_ACTIVITY:_ Images are not wanted; transcribe the rest of the listing exactly.

_RECORDS FOR THE TASK:_
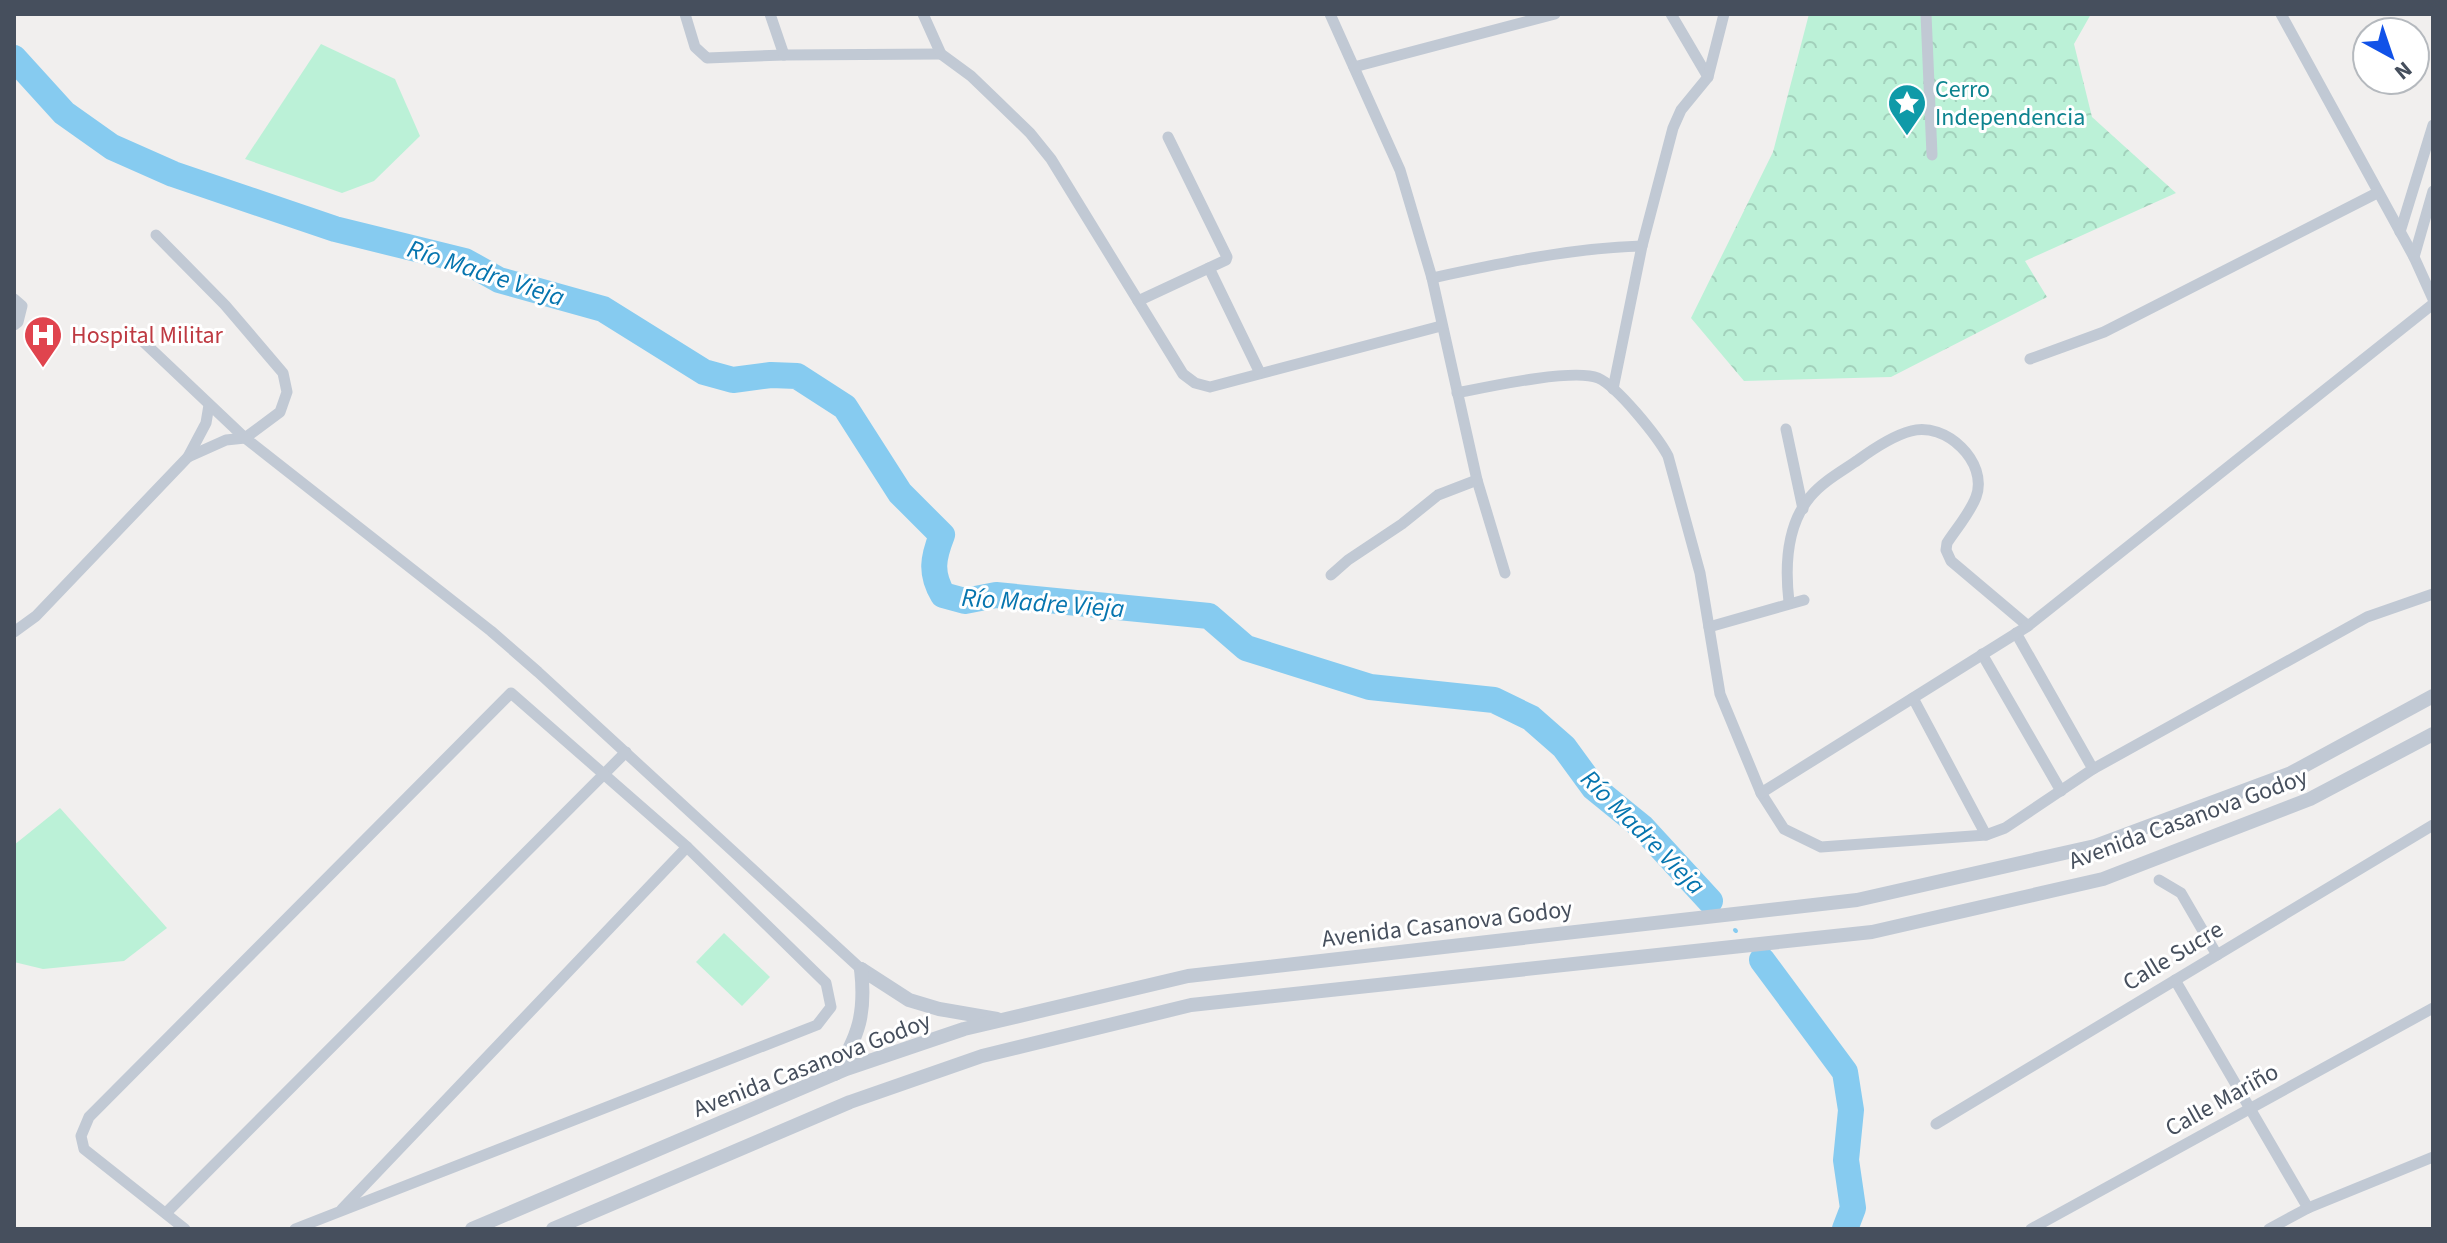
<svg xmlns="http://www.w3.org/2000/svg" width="2447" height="1243" font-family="'Source Sans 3',sans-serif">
<defs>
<pattern id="forest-crowns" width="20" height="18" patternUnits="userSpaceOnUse" patternTransform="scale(2)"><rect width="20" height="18" fill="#bbf1d7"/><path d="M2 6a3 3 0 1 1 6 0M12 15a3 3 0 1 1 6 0" fill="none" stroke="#a2d0bb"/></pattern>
</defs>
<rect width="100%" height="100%" fill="#f1efee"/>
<polygon fill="url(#forest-crowns)" points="1809,14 2091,14 2074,44 2092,117 2176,193 2025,261 2047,297 1891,377 1744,381 1691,318 1773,152"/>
<g fill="#bbf1d7">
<polygon points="321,44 395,79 420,136 374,181 342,193 245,159"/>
<polygon points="60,808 167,928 124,961 43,969 14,962 14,845"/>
<polygon points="724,933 770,977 742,1006 696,962"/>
</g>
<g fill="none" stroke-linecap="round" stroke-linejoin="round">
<polyline stroke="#86cbf0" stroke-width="4" points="1735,930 1736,931"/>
<g stroke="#86cbf0" stroke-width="26">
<path d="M14 58 64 113 112 147 173 174 335 229 465 261 499 280 603 309 704 372 733 380 771 375 797 376 845 407 900 493 942 535C933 558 930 573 943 595L965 601 996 595 1209 616 1246 648 1370 687 1494 700 1531 718 1564 747 1594 788 1642 827 1710 901"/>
<polyline points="1762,960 1845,1072 1851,1110 1846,1160 1853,1208 1845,1229"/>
</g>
<g stroke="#c1c9d4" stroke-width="11">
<polyline points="685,14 695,47 707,58 784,55 941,54"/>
<polyline points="770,14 784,55"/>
<polyline points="923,14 941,54 971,76 997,101 1030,133 1051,159 1183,374 1195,383 1210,387 1441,326"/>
<polyline points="1330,14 1400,170 1432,278 1477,480 1505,573"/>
<polyline points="1671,14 1708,77"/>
<polyline points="1926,14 1932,155"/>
<polyline points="2281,14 2414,257 2433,299"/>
<polyline points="1354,67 1555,14"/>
<polyline points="2400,232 2433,125"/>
<polyline points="156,235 225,305 283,373 287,392 280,412 245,438 226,440 188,457"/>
<polyline points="2414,257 2433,191"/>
<polyline points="1209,268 1260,373"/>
<path d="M1432 278C1502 263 1571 248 1642 246"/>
<polyline points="14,299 22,306 18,322 14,325"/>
<polyline points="1138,301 1226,260 1227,257 1168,137"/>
<polyline points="132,331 245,438 491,631 538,672 861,969"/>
<polyline points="2030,359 2104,332 2377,193"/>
<polyline points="1613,389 1642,246 1673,128 1681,110 1708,77 1724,14"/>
<path d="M1457 393C1487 387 1573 368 1598 378 1617 386 1658 437 1668 456L1700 573 1720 694 1761 793 1784 829 1821 847 1986 835 2005 828 2093 769 2367 617 2433 594"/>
<polyline points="1786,429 1803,509"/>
<polyline points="1331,575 1348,560 1402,524 1438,495 1477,480"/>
<path d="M1789 602C1785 568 1786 526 1810 497 1822 482 1842 471 1858 460 1873 449 1892 436 1911 431 1945 421 1989 462 1976 497 1970 513 1956 529 1947 543L1946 550 1951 561 2028 626"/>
<polyline points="1709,627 1804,600"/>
<polyline points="14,632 36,616 188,457 206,423 209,405"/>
<polyline points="2016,633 2093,769"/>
<polyline points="1982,654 2061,791"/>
<polyline points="1913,698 1986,835"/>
<polyline points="1761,793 2028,626 2433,304"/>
<polyline points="2159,880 2181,893 2217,955"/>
<polyline points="2175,980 2308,1208"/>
<polyline points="1936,1124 2433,825"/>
<polyline points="342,1209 687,847"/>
<polyline points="166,1213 626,752"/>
<polyline points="185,1229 84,1149 81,1136 89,1117 511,693 687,847 826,983 831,1007 817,1025 295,1229"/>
<polyline points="2031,1229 2433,1008"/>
<polyline points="2269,1229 2308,1208 2433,1157"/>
</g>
<g stroke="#c1c9d4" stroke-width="14">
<polyline points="861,969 909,1000 939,1009 997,1019"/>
<path d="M835 1074C859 1036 866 1013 861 969"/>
<polyline points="472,1229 846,1069 964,1029 1188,976 1857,900 2095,846 2291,773 2433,696"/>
<polyline points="553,1229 850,1102 982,1056 1191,1005 1872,932 2103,879 2310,799 2433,734"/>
</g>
</g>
<defs>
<symbol id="sight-pin" viewBox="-11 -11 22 30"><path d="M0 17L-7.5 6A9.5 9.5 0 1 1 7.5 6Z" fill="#0f9aa8" stroke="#fff"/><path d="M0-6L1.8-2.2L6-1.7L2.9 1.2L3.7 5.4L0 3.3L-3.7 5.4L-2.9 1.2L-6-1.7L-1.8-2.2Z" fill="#fff"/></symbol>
<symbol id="hospital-pin" viewBox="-11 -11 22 30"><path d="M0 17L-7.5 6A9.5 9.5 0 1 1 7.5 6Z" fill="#e0444e" stroke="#fff"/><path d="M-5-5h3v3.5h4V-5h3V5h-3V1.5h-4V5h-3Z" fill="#fff"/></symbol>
</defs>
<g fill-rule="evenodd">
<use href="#sight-pin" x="1885" y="81" width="44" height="60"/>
<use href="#hospital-pin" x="21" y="313" width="44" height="60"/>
</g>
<g text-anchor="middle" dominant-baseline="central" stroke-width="6" stroke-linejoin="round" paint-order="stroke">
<g font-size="24" fill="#0d838f" stroke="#fff" text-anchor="start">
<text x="1935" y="89">Cerro<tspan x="1935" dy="28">Independencia</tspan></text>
</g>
<g font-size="24" fill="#be3a42" stroke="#fff" text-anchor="start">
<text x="71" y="335">Hospital Militar</text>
</g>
<g font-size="24" fill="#464f5d" stroke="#fff">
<text transform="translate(2188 819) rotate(-20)">Avenida Casanova Godoy</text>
<text transform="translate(1447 924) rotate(-7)">Avenida Casanova Godoy</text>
<text transform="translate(2173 956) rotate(-31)">Calle Sucre</text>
<text transform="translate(812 1065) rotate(-21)">Avenida Casanova Godoy</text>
<text transform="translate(2222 1100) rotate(-29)">Calle Mariño</text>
</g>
<g font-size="26" font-style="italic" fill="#0675af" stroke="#fff">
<text transform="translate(486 273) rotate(18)">Río Madre Vieja</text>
<text transform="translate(1043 603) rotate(4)">Río Madre Vieja</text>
<text transform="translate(1643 832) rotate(45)">Río Madre Vieja</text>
</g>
</g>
<rect width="2447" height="1243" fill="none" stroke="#464f5d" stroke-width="32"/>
<g transform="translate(2391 56) rotate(140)"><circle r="38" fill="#ffffff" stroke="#b5b9be" stroke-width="2"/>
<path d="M0-6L14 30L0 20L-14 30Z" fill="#1152e8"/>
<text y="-12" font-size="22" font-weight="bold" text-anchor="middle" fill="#464f5d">N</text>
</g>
</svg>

_TASK ANSWER:_
<svg xmlns="http://www.w3.org/2000/svg" width="2447" height="1243" font-family="'Source Sans 3',sans-serif">
<defs>
<pattern id="forest-crowns" width="20" height="18" patternUnits="userSpaceOnUse" patternTransform="scale(2)"><rect width="20" height="18" fill="#bbf1d7"/><path d="M2 6a3 3 0 1 1 6 0M12 15a3 3 0 1 1 6 0" fill="none" stroke="#a2d0bb"/></pattern>
</defs>
<rect width="100%" height="100%" fill="#f1efee"/>
<polygon fill="url(#forest-crowns)" points="1809,14 2091,14 2074,44 2092,117 2176,193 2025,261 2047,297 1891,377 1744,381 1691,318 1773,152"/>
<g fill="#bbf1d7">
<polygon points="321,44 395,79 420,136 374,181 342,193 245,159"/>
<polygon points="60,808 167,928 124,961 43,969 14,962 14,845"/>
<polygon points="724,933 770,977 742,1006 696,962"/>
</g>
<g fill="none" stroke-linecap="round" stroke-linejoin="round">
<polyline stroke="#86cbf0" stroke-width="4" points="1735,930 1736,931"/>
<g stroke="#86cbf0" stroke-width="26">
<path d="M14 58 64 113 112 147 173 174 335 229 465 261 499 280 603 309 704 372 733 380 771 375 797 376 845 407 900 493 942 535C933 558 930 573 943 595L965 601 996 595 1209 616 1246 648 1370 687 1494 700 1531 718 1564 747 1594 788 1642 827 1710 901"/>
<polyline points="1762,960 1845,1072 1851,1110 1846,1160 1853,1208 1845,1229"/>
</g>
<g stroke="#c1c9d4" stroke-width="11">
<polyline points="685,14 695,47 707,58 784,55 941,54"/>
<polyline points="770,14 784,55"/>
<polyline points="923,14 941,54 971,76 997,101 1030,133 1051,159 1183,374 1195,383 1210,387 1441,326"/>
<polyline points="1330,14 1400,170 1432,278 1477,480 1505,573"/>
<polyline points="1671,14 1708,77"/>
<polyline points="1926,14 1932,155"/>
<polyline points="2281,14 2414,257 2433,299"/>
<polyline points="1354,67 1555,14"/>
<polyline points="2400,232 2433,125"/>
<polyline points="156,235 225,305 283,373 287,392 280,412 245,438 226,440 188,457"/>
<polyline points="2414,257 2433,191"/>
<polyline points="1209,268 1260,373"/>
<path d="M1432 278C1502 263 1571 248 1642 246"/>
<polyline points="14,299 22,306 18,322 14,325"/>
<polyline points="1138,301 1226,260 1227,257 1168,137"/>
<polyline points="132,331 245,438 491,631 538,672 861,969"/>
<polyline points="2030,359 2104,332 2377,193"/>
<polyline points="1613,389 1642,246 1673,128 1681,110 1708,77 1724,14"/>
<path d="M1457 393C1487 387 1573 368 1598 378 1617 386 1658 437 1668 456L1700 573 1720 694 1761 793 1784 829 1821 847 1986 835 2005 828 2093 769 2367 617 2433 594"/>
<polyline points="1786,429 1803,509"/>
<polyline points="1331,575 1348,560 1402,524 1438,495 1477,480"/>
<path d="M1789 602C1785 568 1786 526 1810 497 1822 482 1842 471 1858 460 1873 449 1892 436 1911 431 1945 421 1989 462 1976 497 1970 513 1956 529 1947 543L1946 550 1951 561 2028 626"/>
<polyline points="1709,627 1804,600"/>
<polyline points="14,632 36,616 188,457 206,423 209,405"/>
<polyline points="2016,633 2093,769"/>
<polyline points="1982,654 2061,791"/>
<polyline points="1913,698 1986,835"/>
<polyline points="1761,793 2028,626 2433,304"/>
<polyline points="2159,880 2181,893 2217,955"/>
<polyline points="2175,980 2308,1208"/>
<polyline points="1936,1124 2433,825"/>
<polyline points="342,1209 687,847"/>
<polyline points="166,1213 626,752"/>
<polyline points="185,1229 84,1149 81,1136 89,1117 511,693 687,847 826,983 831,1007 817,1025 295,1229"/>
<polyline points="2031,1229 2433,1008"/>
<polyline points="2269,1229 2308,1208 2433,1157"/>
</g>
<g stroke="#c1c9d4" stroke-width="14">
<polyline points="861,969 909,1000 939,1009 997,1019"/>
<path d="M835 1074C859 1036 866 1013 861 969"/>
<polyline points="472,1229 846,1069 964,1029 1188,976 1857,900 2095,846 2291,773 2433,696"/>
<polyline points="553,1229 850,1102 982,1056 1191,1005 1872,932 2103,879 2310,799 2433,734"/>
</g>
</g>
<defs>
<symbol id="sight-pin" viewBox="-11 -11 22 30"><path d="M0 17L-7.5 6A9.5 9.5 0 1 1 7.5 6Z" fill="#0f9aa8" stroke="#fff"/><path d="M0-6L1.8-2.2L6-1.7L2.9 1.2L3.7 5.4L0 3.3L-3.7 5.4L-2.9 1.2L-6-1.7L-1.8-2.2Z" fill="#fff"/></symbol>
<symbol id="hospital-pin" viewBox="-11 -11 22 30"><path d="M0 17L-7.5 6A9.5 9.5 0 1 1 7.5 6Z" fill="#e0444e" stroke="#fff"/><path d="M-5-5h3v3.5h4V-5h3V5h-3V1.5h-4V5h-3Z" fill="#fff"/></symbol>
</defs>
<g fill-rule="evenodd">
<use href="#sight-pin" x="1885" y="81" width="44" height="60"/>
<use href="#hospital-pin" x="21" y="313" width="44" height="60"/>
</g>
<g text-anchor="middle" dominant-baseline="central" stroke-width="6" stroke-linejoin="round" paint-order="stroke">
<g font-size="24" fill="#0d838f" stroke="#fff" text-anchor="start">
<text x="1935" y="89">Cerro<tspan x="1935" dy="28">Independencia</tspan></text>
</g>
<g font-size="24" fill="#be3a42" stroke="#fff" text-anchor="start">
<text x="71" y="335">Hospital Militar</text>
</g>
<g font-size="24" fill="#464f5d" stroke="#fff">
<text transform="translate(2188 819) rotate(-20)">Avenida Casanova Godoy</text>
<text transform="translate(1447 924) rotate(-7)">Avenida Casanova Godoy</text>
<text transform="translate(2173 956) rotate(-31)">Calle Sucre</text>
<text transform="translate(812 1065) rotate(-21)">Avenida Casanova Godoy</text>
<text transform="translate(2222 1100) rotate(-29)">Calle Mariño</text>
</g>
<g font-size="26" font-style="italic" fill="#0675af" stroke="#fff">
<text transform="translate(486 273) rotate(18)">Río Madre Vieja</text>
<text transform="translate(1043 603) rotate(4)">Río Madre Vieja</text>
<text transform="translate(1643 832) rotate(45)">Río Madre Vieja</text>
</g>
</g>
<rect width="2447" height="1243" fill="none" stroke="#464f5d" stroke-width="32"/>
<g transform="translate(2391 56) rotate(140)"><circle r="38" fill="#ffffff" stroke="#b5b9be" stroke-width="2"/>
<path d="M0-6L14 30L0 20L-14 30Z" fill="#1152e8"/>
<text y="-12" font-size="22" font-weight="bold" text-anchor="middle" fill="#464f5d">N</text>
</g>
</svg>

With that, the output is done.